Juan Cáceres

Personal information
- Full name: Juan Ramón Cáceres López
- Date of birth: 30 March 2002 (age 23)
- Place of birth: Asunción, Paraguay
- Height: 1.74 m (5 ft 9 in)
- Position(s): Midfielder

Youth career
- Sol de América

Senior career*
- Years: Team / Apps / (Gls)
- 2019–2024: Sol de América / 22 / (1)
- 2024: Deportivo Santaní / 14 / (0)

= Juan Cáceres (footballer, born 2002) =

Paraguayan footballer

Juan Ramón Cáceres López (born 30 March 2002) is a Paraguayan footballer who plays as a midfielder.

==Career==
===Sol de América===
Cáceres was born and raised in Bañado Sur in Tacumbú, which is one of the barrios of Asunción in Paraguay. At the age of six, he joined Sol de Quinta Avenida soccer school and when he turned 12, he began playing for Club Sol de América.

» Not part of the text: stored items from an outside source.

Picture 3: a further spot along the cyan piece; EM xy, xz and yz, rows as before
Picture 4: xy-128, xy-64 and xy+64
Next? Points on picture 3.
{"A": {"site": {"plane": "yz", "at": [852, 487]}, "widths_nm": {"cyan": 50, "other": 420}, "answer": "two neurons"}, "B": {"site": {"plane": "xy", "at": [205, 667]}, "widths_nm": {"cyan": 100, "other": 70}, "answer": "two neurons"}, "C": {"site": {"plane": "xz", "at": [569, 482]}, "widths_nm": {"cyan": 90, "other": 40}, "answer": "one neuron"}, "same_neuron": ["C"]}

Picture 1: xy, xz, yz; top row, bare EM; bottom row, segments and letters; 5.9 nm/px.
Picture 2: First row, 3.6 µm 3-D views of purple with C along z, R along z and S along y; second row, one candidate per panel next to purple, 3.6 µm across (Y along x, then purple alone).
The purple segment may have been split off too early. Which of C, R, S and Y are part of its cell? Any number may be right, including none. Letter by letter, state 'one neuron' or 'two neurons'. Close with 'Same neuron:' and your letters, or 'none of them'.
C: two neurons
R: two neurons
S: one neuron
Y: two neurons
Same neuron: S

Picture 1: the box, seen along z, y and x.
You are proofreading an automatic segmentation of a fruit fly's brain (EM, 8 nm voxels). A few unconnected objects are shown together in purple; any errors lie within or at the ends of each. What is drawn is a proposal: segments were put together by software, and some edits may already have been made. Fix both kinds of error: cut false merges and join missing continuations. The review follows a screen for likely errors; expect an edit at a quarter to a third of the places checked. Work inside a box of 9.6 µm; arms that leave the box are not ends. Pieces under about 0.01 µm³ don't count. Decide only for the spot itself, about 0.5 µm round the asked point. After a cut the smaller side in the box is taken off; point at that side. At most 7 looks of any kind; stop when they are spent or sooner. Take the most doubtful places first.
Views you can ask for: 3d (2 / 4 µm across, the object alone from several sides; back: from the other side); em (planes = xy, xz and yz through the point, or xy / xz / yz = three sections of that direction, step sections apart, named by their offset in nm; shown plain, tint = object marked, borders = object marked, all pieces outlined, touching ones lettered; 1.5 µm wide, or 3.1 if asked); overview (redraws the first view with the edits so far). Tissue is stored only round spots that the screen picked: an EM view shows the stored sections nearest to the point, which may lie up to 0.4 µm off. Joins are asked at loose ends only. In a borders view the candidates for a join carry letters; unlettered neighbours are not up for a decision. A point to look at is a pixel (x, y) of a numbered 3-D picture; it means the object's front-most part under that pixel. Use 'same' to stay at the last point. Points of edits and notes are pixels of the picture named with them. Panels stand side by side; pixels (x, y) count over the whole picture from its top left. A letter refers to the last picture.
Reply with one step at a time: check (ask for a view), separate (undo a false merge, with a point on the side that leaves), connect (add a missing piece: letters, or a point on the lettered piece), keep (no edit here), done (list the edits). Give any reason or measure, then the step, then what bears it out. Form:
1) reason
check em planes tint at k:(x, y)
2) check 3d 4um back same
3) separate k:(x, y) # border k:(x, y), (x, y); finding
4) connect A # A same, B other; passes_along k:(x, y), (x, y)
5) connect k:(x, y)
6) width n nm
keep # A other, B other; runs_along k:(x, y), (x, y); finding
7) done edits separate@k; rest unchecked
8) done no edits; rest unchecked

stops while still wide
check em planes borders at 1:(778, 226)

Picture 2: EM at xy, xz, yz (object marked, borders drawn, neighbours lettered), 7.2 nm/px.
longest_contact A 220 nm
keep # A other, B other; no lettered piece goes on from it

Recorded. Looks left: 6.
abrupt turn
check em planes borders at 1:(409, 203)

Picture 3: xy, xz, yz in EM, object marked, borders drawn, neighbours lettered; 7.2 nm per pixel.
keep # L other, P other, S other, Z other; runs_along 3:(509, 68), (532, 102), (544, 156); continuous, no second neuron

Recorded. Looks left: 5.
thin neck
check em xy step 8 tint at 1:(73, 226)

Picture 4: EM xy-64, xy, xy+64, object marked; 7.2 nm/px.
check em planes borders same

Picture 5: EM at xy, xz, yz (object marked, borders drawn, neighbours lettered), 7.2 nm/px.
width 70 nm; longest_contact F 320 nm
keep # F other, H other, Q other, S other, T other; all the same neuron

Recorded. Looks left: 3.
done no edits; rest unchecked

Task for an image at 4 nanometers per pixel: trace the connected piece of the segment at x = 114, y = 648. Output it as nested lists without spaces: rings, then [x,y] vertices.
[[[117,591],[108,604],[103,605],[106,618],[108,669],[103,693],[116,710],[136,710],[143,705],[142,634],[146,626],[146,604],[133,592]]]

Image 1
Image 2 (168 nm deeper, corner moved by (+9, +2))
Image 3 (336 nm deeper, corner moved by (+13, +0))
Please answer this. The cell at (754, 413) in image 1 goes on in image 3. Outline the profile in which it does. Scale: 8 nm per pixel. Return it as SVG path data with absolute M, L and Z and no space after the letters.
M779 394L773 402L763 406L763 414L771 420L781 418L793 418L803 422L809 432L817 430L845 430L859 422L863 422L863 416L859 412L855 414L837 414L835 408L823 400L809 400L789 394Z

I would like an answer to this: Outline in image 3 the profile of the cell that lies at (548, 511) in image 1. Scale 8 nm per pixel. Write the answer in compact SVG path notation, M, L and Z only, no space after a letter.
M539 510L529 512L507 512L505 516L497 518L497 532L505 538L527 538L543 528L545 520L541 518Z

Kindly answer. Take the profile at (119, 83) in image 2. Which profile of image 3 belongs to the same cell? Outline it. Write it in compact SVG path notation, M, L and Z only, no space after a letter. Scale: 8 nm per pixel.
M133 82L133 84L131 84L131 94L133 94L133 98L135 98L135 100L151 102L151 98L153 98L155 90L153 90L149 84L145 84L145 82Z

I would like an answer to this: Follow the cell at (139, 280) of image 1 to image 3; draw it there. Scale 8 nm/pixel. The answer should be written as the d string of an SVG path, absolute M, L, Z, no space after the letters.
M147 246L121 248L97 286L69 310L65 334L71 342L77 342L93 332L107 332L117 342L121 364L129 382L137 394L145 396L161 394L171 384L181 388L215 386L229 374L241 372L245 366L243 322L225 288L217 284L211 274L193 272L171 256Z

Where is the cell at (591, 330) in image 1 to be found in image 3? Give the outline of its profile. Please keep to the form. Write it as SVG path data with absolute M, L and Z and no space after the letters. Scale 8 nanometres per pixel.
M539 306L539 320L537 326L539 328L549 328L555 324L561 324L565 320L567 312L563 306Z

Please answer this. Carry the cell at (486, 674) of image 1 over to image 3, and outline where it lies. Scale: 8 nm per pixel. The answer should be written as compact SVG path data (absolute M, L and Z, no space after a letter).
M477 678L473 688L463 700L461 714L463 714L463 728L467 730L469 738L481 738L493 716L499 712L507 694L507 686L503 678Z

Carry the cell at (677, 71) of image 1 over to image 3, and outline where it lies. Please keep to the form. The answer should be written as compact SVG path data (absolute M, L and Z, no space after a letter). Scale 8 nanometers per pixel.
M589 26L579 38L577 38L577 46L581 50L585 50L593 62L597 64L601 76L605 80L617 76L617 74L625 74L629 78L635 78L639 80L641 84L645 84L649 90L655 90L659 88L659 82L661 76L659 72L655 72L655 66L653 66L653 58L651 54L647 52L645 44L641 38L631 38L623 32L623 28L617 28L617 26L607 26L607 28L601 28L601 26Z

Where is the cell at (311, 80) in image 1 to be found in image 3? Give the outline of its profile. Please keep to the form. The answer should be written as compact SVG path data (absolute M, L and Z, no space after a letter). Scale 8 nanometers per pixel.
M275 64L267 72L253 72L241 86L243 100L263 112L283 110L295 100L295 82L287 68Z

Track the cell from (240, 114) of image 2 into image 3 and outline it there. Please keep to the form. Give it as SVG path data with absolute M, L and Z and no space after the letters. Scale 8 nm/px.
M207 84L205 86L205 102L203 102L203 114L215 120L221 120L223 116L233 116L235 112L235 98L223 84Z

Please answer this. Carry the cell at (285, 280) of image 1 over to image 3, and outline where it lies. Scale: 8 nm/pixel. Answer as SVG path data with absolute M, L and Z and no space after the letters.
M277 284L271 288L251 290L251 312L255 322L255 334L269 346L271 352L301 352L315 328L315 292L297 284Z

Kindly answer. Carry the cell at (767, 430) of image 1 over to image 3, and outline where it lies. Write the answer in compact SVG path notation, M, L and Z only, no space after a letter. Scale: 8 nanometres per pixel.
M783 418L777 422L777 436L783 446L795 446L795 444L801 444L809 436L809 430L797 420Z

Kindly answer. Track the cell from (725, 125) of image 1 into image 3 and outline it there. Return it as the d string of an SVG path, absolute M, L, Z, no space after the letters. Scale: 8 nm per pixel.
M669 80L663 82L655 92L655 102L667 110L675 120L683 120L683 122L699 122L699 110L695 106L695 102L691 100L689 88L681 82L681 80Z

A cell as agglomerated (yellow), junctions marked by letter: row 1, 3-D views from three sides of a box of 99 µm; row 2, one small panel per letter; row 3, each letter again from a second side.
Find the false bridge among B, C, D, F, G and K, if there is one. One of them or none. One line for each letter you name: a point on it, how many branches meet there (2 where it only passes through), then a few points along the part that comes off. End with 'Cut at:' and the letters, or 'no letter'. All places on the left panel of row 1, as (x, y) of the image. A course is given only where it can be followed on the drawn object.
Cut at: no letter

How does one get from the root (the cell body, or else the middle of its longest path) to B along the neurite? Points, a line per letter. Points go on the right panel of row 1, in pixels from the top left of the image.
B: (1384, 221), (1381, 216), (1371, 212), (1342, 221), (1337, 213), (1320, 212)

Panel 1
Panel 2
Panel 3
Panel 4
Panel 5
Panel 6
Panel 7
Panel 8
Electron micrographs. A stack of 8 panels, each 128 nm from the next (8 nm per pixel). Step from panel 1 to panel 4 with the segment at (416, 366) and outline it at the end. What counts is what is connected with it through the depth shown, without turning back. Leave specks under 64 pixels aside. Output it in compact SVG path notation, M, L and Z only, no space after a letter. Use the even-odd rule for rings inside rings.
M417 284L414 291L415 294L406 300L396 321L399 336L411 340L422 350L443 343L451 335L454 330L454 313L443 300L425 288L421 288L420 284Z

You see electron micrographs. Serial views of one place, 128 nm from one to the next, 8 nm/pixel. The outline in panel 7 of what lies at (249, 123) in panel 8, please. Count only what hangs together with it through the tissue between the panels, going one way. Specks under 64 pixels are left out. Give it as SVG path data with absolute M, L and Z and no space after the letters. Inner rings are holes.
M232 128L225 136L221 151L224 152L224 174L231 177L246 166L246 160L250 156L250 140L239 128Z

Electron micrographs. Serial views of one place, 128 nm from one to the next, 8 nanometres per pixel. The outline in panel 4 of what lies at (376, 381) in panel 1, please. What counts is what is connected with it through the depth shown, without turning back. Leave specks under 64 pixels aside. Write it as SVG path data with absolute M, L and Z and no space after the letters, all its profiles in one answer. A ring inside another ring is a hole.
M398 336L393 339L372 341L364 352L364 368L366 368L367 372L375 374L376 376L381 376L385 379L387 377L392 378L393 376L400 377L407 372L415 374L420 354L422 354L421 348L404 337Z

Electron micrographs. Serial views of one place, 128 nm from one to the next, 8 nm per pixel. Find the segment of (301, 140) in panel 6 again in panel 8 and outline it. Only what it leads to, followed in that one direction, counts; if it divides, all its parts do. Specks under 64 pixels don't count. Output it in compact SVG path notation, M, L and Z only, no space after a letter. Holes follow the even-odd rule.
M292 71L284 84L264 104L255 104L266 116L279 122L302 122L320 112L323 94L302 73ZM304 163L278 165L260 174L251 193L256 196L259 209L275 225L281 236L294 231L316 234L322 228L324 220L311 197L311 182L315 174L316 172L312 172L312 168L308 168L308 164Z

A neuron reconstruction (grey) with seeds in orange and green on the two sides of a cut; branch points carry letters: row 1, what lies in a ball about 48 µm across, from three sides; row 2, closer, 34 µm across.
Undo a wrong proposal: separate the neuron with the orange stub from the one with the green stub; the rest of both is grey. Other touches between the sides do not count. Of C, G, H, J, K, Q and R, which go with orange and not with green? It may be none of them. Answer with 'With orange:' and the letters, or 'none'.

Cáceres got his official debut for the club on 17 July 2019 against Club El Porvenir in the Copa Paraguay, where he scored a goal. His debut in the Paraguayan Primera División came on 1 September 2019, when he came on as a substitute for Ignacio Colombini against Sportivo San Lorenzo.

In the 2020 season, Cáceres played a total of five league games and scored one goal.

===Deportivo Santaní===
In July 2024, Cáceres joined Deportivo Santaní.